I’m sorry to the PP who heard this as being told they were a crappy mom. obviously that helps
no one.
Anonymous
Anonymous wrote:It takes a village. They're just trying to help.


This. They still remember their own kids tantruming and think a distraction of a stranger may divert them from whatever it is the kid is tantruming about. Sometimes it works, most time it doesn’t but hey, worth a try.
Anonymous
Your tantrum in toddlers are gross snotty nosed beasts. enjoy them. Mine were not that way. Infants being fussy is understandable. Seems you need help with parenting. When they are tweens you will still be making excuses.
Anonymous
OMG I watched the most epic meltdown in the park yesterday. It went on and on and I needed up thinking did that child get hit by a car or something? Just lying on the ground screaming. I thought about trying to help but I remembered ...
Once we were stuck in the worlds longest a thanksgiving traffic and my 2.5 yo freaked out. Started screaming like she had a broken leg (probably a stomachache) We pulled into a rest stop hoping some fresh air and out of the car would help. I just sat her on the ground. She was out of her mind screaming. One helpful passer by CALLED THE POLICE!
We scooped her up and checked into a hotel. No more traffic for us/ her. Grew up to be a perfectly normal kid. Sometimes life is just too much for toddlers.
Anonymous
Do you know that in many Subsaharan countries, strangers help parents with their kids? As in, waitresses in restaurants will hold and take care of your baby and kid while you eat? Not bcs it is their job, but bcs that is their culture?
My dd had the most horrendous GERD as a baby. Heck, she has it still at 19. That meant that she screamed in her car seat during any drive, so much that it was heard with windows up by all the pedestrians? She would scream if held too!

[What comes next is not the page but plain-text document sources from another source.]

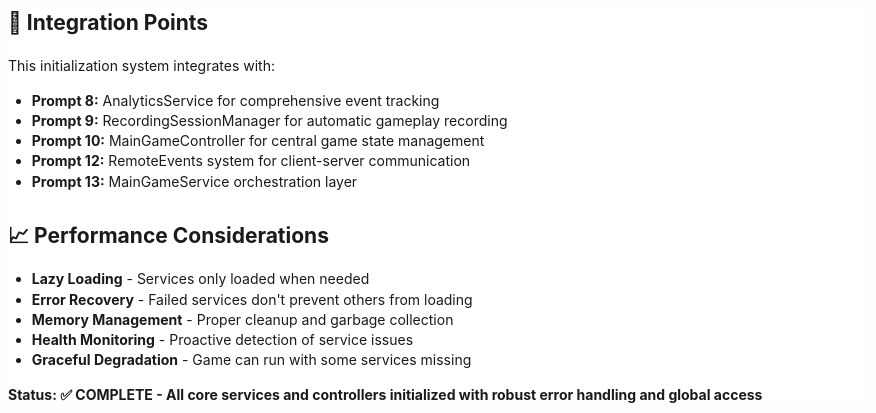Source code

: ## 🔗 Integration Points

This initialization system integrates with:
- **Prompt 8:** AnalyticsService for comprehensive event tracking
- **Prompt 9:** RecordingSessionManager for automatic gameplay recording
- **Prompt 10:** MainGameController for central game state management
- **Prompt 12:** RemoteEvents system for client-server communication
- **Prompt 13:** MainGameService orchestration layer

## 📈 Performance Considerations

- **Lazy Loading** - Services only loaded when needed
- **Error Recovery** - Failed services don't prevent others from loading
- **Memory Management** - Proper cleanup and garbage collection
- **Health Monitoring** - Proactive detection of service issues
- **Graceful Degradation** - Game can run with some services missing

**Status: ✅ COMPLETE - All core services and controllers initialized with robust error handling and global access**
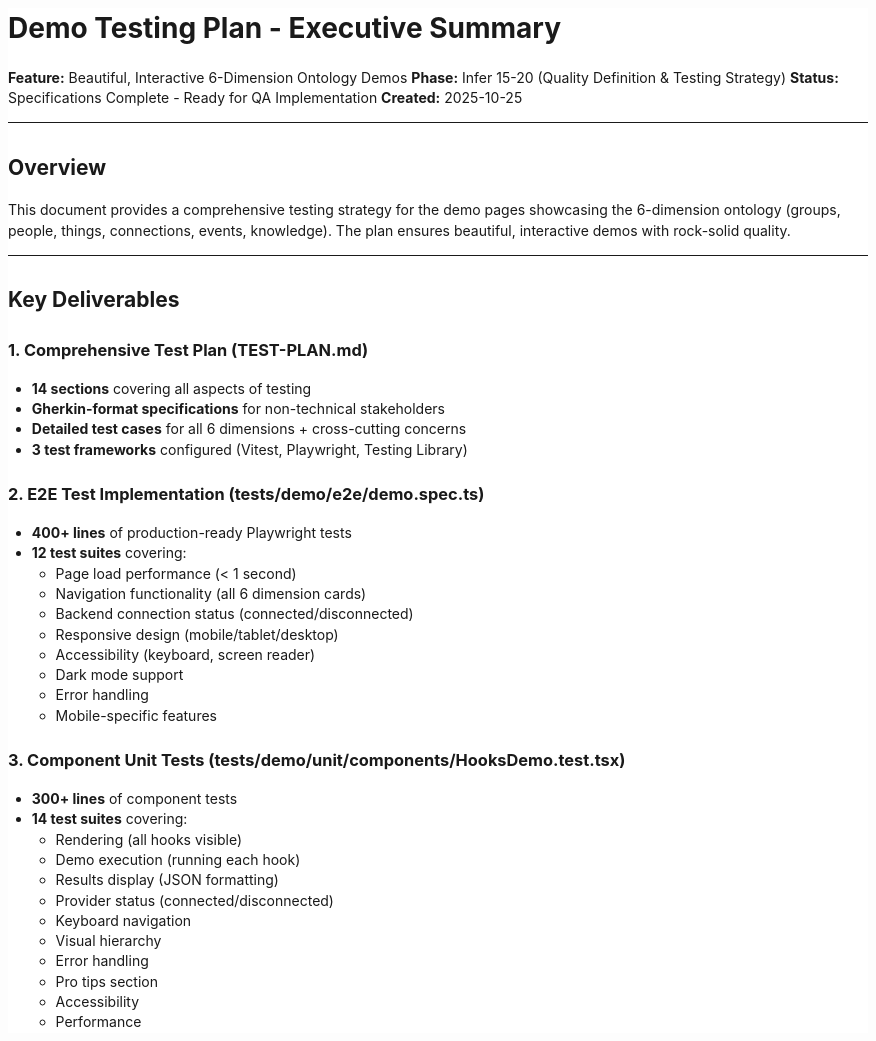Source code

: # Demo Testing Plan - Executive Summary

**Feature:** Beautiful, Interactive 6-Dimension Ontology Demos
**Phase:** Infer 15-20 (Quality Definition & Testing Strategy)
**Status:** Specifications Complete - Ready for QA Implementation
**Created:** 2025-10-25

---

## Overview

This document provides a comprehensive testing strategy for the demo pages showcasing the 6-dimension ontology (groups, people, things, connections, events, knowledge). The plan ensures beautiful, interactive demos with rock-solid quality.

---

## Key Deliverables

### 1. Comprehensive Test Plan (TEST-PLAN.md)
- **14 sections** covering all aspects of testing
- **Gherkin-format specifications** for non-technical stakeholders
- **Detailed test cases** for all 6 dimensions + cross-cutting concerns
- **3 test frameworks** configured (Vitest, Playwright, Testing Library)

### 2. E2E Test Implementation (tests/demo/e2e/demo.spec.ts)
- **400+ lines** of production-ready Playwright tests
- **12 test suites** covering:
  - Page load performance (< 1 second)
  - Navigation functionality (all 6 dimension cards)
  - Backend connection status (connected/disconnected)
  - Responsive design (mobile/tablet/desktop)
  - Accessibility (keyboard, screen reader)
  - Dark mode support
  - Error handling
  - Mobile-specific features

### 3. Component Unit Tests (tests/demo/unit/components/HooksDemo.test.tsx)
- **300+ lines** of component tests
- **14 test suites** covering:
  - Rendering (all hooks visible)
  - Demo execution (running each hook)
  - Results display (JSON formatting)
  - Provider status (connected/disconnected)
  - Keyboard navigation
  - Visual hierarchy
  - Error handling
  - Pro tips section
  - Accessibility
  - Performance
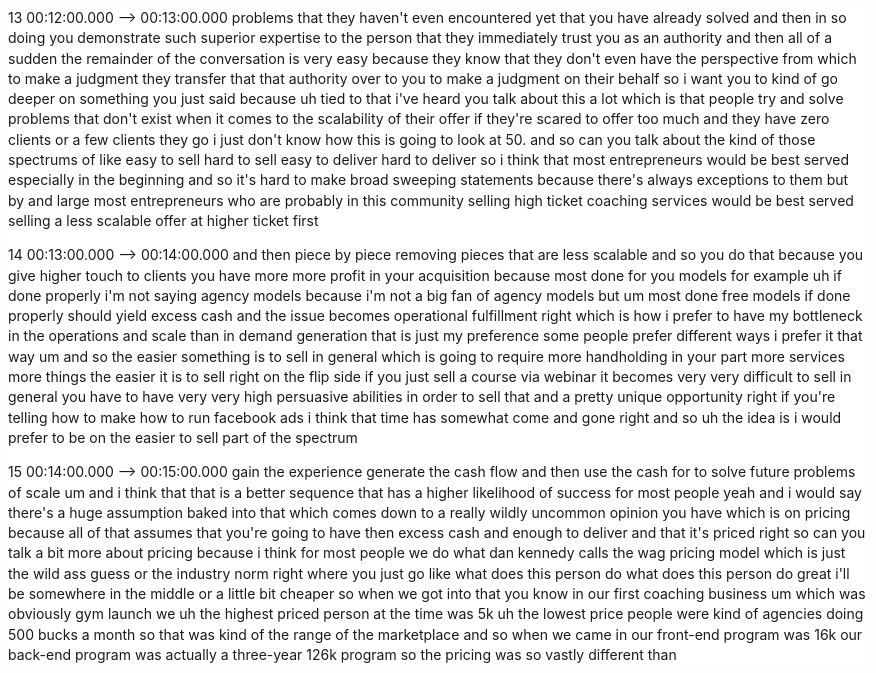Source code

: 13 00:12:00.000 --\> 00:13:00.000 problems that they haven't even
encountered yet that you have already solved and then in so doing you
demonstrate such superior expertise to the person that they immediately
trust you as an authority and then all of a sudden the remainder of the
conversation is very easy because they know that they don't even have
the perspective from which to make a judgment they transfer that that
authority over to you to make a judgment on their behalf so i want you
to kind of go deeper on something you just said because uh tied to that
i've heard you talk about this a lot which is that people try and solve
problems that don't exist when it comes to the scalability of their
offer if they're scared to offer too much and they have zero clients or
a few clients they go i just don't know how this is going to look at 50.
and so can you talk about the kind of those spectrums of like easy to
sell hard to sell easy to deliver hard to deliver so i think that most
entrepreneurs would be best served especially in the beginning and so
it's hard to make broad sweeping statements because there's always
exceptions to them but by and large most entrepreneurs who are probably
in this community selling high ticket coaching services would be best
served selling a less scalable offer at higher ticket first

14 00:13:00.000 --\> 00:14:00.000 and then piece by piece removing
pieces that are less scalable and so you do that because you give higher
touch to clients you have more more profit in your acquisition because
most done for you models for example uh if done properly i'm not saying
agency models because i'm not a big fan of agency models but um most
done free models if done properly should yield excess cash and the issue
becomes operational fulfillment right which is how i prefer to have my
bottleneck in the operations and scale than in demand generation that is
just my preference some people prefer different ways i prefer it that
way um and so the easier something is to sell in general which is going
to require more handholding in your part more services more things the
easier it is to sell right on the flip side if you just sell a course
via webinar it becomes very very difficult to sell in general you have
to have very very high persuasive abilities in order to sell that and a
pretty unique opportunity right if you're telling how to make how to run
facebook ads i think that time has somewhat come and gone right and so
uh the idea is i would prefer to be on the easier to sell part of the
spectrum

15 00:14:00.000 --\> 00:15:00.000 gain the experience generate the cash
flow and then use the cash for to solve future problems of scale um and
i think that that is a better sequence that has a higher likelihood of
success for most people yeah and i would say there's a huge assumption
baked into that which comes down to a really wildly uncommon opinion you
have which is on pricing because all of that assumes that you're going
to have then excess cash and enough to deliver and that it's priced
right so can you talk a bit more about pricing because i think for most
people we do what dan kennedy calls the wag pricing model which is just
the wild ass guess or the industry norm right where you just go like
what does this person do what does this person do great i'll be
somewhere in the middle or a little bit cheaper so when we got into that
you know in our first coaching business um which was obviously gym
launch we uh the highest priced person at the time was 5k uh the lowest
price people were kind of agencies doing 500 bucks a month so that was
kind of the range of the marketplace and so when we came in our
front-end program was 16k our back-end program was actually a three-year
126k program so the pricing was so vastly different than
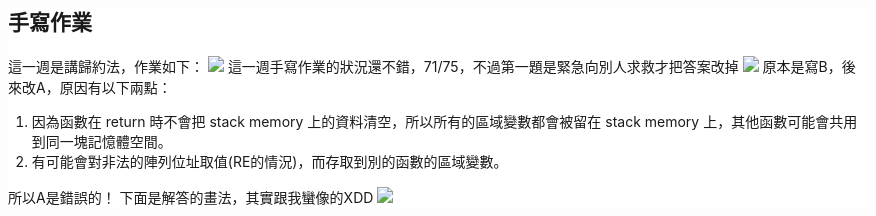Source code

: ## 手寫作業

這一週是講歸約法，作業如下：
![](https://i.imgur.com/amWVYo0.jpg)
這一週手寫作業的狀況還不錯，71/75，不過第一題是緊急向別人求救才把答案改掉
![](https://i.imgur.com/GMtrB99.png)
原本是寫B，後來改A，原因有以下兩點：

1. 因為函數在 return 時不會把 stack memory 上的資料清空，所以所有的區域變數都會被留在 stack memory 上，其他函數可能會共用到同一塊記憶體空間。
2. 有可能會對非法的陣列位址取值(RE的情況)，而存取到別的函數的區域變數。

所以A是錯誤的！
下面是解答的畫法，其實跟我蠻像的XDD
![](https://i.imgur.com/NyN0Kwy.png)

And that nothing ever helped? I am pretty sure that this whole country still has the stories of the worst mzungu mom in the country!
People would knock on the window to help my baby, and I never got upset. I knew they thought they were helping me out. However frustrating it was?
Anonymous
How funny is it for all of us in the line at the grocery store watching a toddler look at us, look at the candy and then let out a bloody fake scream and watch the fake cry? Then watch mom scramble thinking kids is in earnest?